• [Document text]
====================
1. Is it possible to modify gdb to support architectures with multiple
memory spaces in a "user friendly" way (where "user friendly" is
something like what David Taylor described in
http://sources.redhat.com/ml/gdb/2001-02/msg00090.html)? So far my
impression is yes.


Yes --- with the understanding that it's restricted to just distinct
code and data spaces at the moment --- you can say:

  x/i (@code char *) 0x1234
  x/i (@data char *) 0x1234

and it'll do the right thing, if you define the ADDRESS_TO_POINTER and
POINTER_TO_ADDRESS methods appropriately.

(Hey, this isn't in the GDB manual anywhere!)

But you've actually got a case where this needs to be extended to
support an arbitrary set of architecture-defined spaces, which the
current code does not support.  If I recall correctly, this was
discussed when the current @code and @data support went in, but it was
left as a future extension, since we didn't know of any architectures
that actually wanted it.  Now we do.

Yep. The original patch was integrated with the understanding that the hard-wired "code" and "data" namespaces would eventually be replaced with a generic address space naming mechanism (ex, 86 and @code @data @stack and @io).


For a broad idea of how it can be implemented, look at reggroups (and maint print register-groups). It lets an architecture define an arbitrary number of register groupings.
====================
• [Material shown]

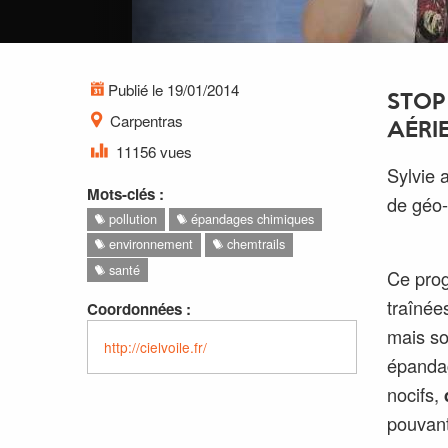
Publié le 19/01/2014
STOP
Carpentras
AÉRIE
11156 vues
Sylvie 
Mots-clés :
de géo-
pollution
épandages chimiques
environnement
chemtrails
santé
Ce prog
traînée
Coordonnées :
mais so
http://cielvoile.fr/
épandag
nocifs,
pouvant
====================
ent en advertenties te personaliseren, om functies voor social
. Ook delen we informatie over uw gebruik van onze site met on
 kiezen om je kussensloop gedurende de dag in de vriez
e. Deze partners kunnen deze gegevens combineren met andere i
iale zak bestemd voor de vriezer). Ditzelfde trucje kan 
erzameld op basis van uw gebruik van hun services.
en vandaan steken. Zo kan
====================
• [Required actions]
(a) Answer these questions from the gdb discussion:
(i) Which two methods must be defined appropriately for the @code and @data syntax to work?
(ii) Why was support for an arbitrary set of architecture-defined spaces left as a future extension?
(iii) Which feature lets an architecture define an arbitrary number of register groupings?
(b) Write out everything in the gdb discussion from "For a broad" down to "of register groupings.".
The entries play no part in this work.

• [Responses to the exercise]
(a)
(i) ADDRESS_TO_POINTER and POINTER_TO_ADDRESS
(ii) No architectures that actually wanted it were known.
(iii) Reggroups

(b)
For a broad idea of how it can be implemented, look at reggroups (and maint print register-groups). It lets an architecture define an arbitrary number of register groupings.